Les onomatopées dans le manga – Interview de Xavier Hébert

Interview exclusive de M. Xavier Hébert, membre du Groupe de Recherche sur le Neuvième Art (Paris-Sorbonne), enseignant la narration visuelle à l’école de manga Eurasiam et traducteur.

Les différences entre traduction d’œuvre littéraire japonaise en français et traduction de manga japonais en français sont nombreuses, mais une des plus évidentes visuellement concerne la traduction des onomatopées, éléments graphiques ultra-récurrents dans le manga japonais.

Q1 Tout d’abord Xavier, pourriez-vous nous expliquer quelles sont les caractéristiques des onomatopées qu’on trouve dans le manga japonais ?

S’il faut parler des caractéristiques des onomatopées dans le manga, il faut d’abord s’intéresser aux spécificités propres au manga. Malgré la diversité des styles, on peut dire qu’en général, les mangakas mobilisent au maximum les éléments expressifs dans leurs œuvres : choix graphiques, découpage, mise en page et surtout cadrages et « mise en scène ». Il y a un réel travail esthétique et narratif dans la création d’une page de manga, et les onomatopées font partie intégrante de cette chaîne.
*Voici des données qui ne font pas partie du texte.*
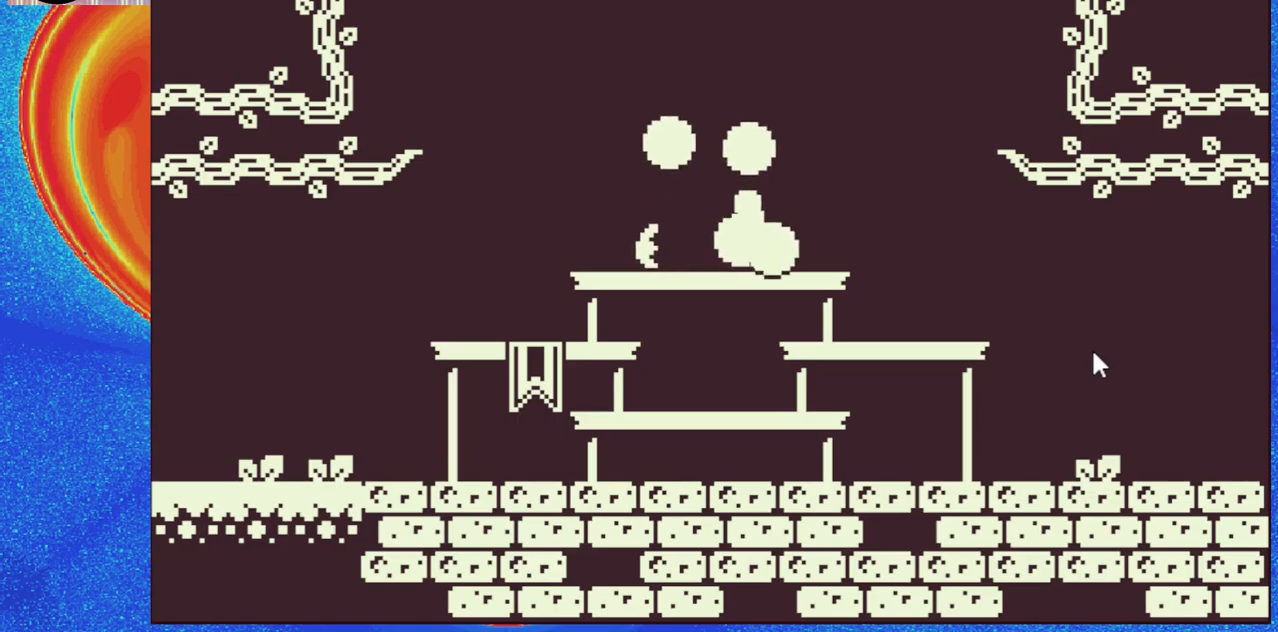
{"buttons": [], "events": [[50, "DPAD_DOWN", "up"], [117, "DPAD_LEFT", "up"]]}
Dans le manga actuel, elles sont même omniprésentes voire envahissantes chez certains auteurs. Au fil des années, elles sont devenues des éléments graphiques à part entière, presque indissociables de l’esthétique du manga. On peut même reconnaître un auteur uniquement au style de ses onomatopées, à sa façon de les dessiner (par ex. Urasawa Naoki) ou de les inventer au niveau phonétique (par ex. Araki Hirohiko).
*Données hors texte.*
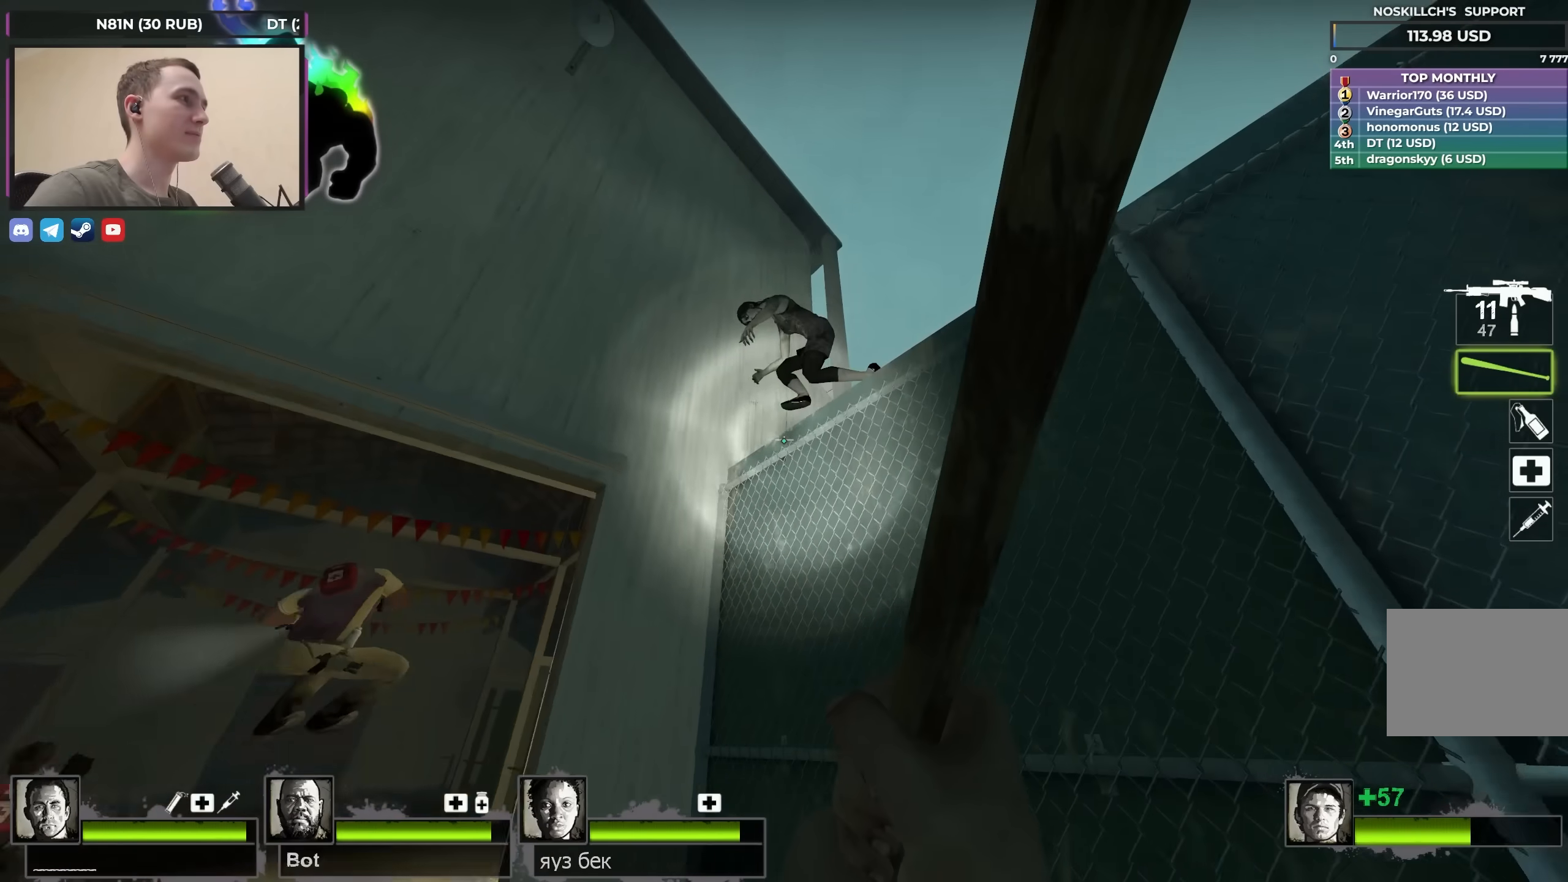
Gameplay with keyboard; each line is a JSON object with the keys held at the frame after it. "events" lists presses ("down") and releases ("up") of "1", "2", "3", "4", "a", "alt", "ctrl", "d", "e", "f", "q", "r", "s", "shift", "space", "tab" and "w" between this image and that frame as [ms after this image, input, new state], when the widget could be followed in between. No other keys are recorded. Mouse input is not recorded.
{"keys": ["q", "s"], "events": [[17, "a", "down"], [17, "space", "down"], [150, "w", "up"], [250, "space", "up"], [333, "a", "up"], [333, "s", "down"], [483, "q", "down"]]}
©Urasawa Naoki / Tezuka Productions, Pluto vol.2, éd. Shôgakukan, 2005.

Q2 Quel est le rôle des onomatopées dans le manga ?

Comme pour la BD occidentale, les onomatopées sont avant tout là pour symboliser un son, donner une information sonore dans le cours du récit : par exemple le son d’une porte qui claque. Mais ce n’est pas tout. Dans le manga, les onomatopées peuvent aussi informer sur la manière dont les choses se déroulent et parfois même sur les impressions ressenties par les personnages. Dès lors, il ne s’agit plus d’onomatopées comme nous les connaissons en Occident. Il s’agit d’onomatopées, qui même si elles « se lisent comme des sons », n’en sont pas vraiment pour le lecteur japonais. Elles contiennent en elles d’autres informations : la manière, le mouvement, le ressenti, etc. Ce sont des onomatopées dites « impressives » ou gitaigo (en japonais), c’est-à-dire des mots imitant un état ou suggérant une émotion. L’aspect esthétique des onomatopées, leur design et leur position à l’intérieur des cases jouent aussi un rôle dans la compréhension du récit en manga. Si elles gênent parfois la lisibilité de l’action, elles peuvent aussi composer avec l’ensemble de la case ou de la page et apporter un plus à l’expression désirée. Leur « plastique tape-à-l’œil » peut notamment rendre plus dynamique un moment d’action : choc, coup, explosion, etc.

Q3 Quelle est l’historique des onomatopées dans le manga ? Quand sont-elles apparues ?

Très bonnes questions. On constate avec surprise que l’usage des onomatopées au Japon est très ancien. Elles trouvent d’abord leur origine dans la littérature japonaise. En manga, elles ont a priori toujours été utilisées même si elles se faisaient discrètes au début. Sans remonter jusqu’aux Chôjû-giga (les fameuses caricatures animalières considérées comme des « proto-mangas »), on repère déjà dans les années 1930 des onomatopées standards, chez Tagawa Suihô, l’auteur du célèbre Norakuro. Tout est déjà là. Néanmoins, il y avait très peu de recherche dans la façon de les dessiner. La prise de conscience du rôle graphique des onomatopées semble naître à partir de l’après-guerre où progressivement elles investissent le champ visuel. L’influence des comics via l’occupation américaine n’y est sans doute pas étrangère. Quant aux sonorités, elles se diversifient et se multiplient parallèlement avec l’essor du manga dans les magazines pour adolescent(e)s dans les années 1960.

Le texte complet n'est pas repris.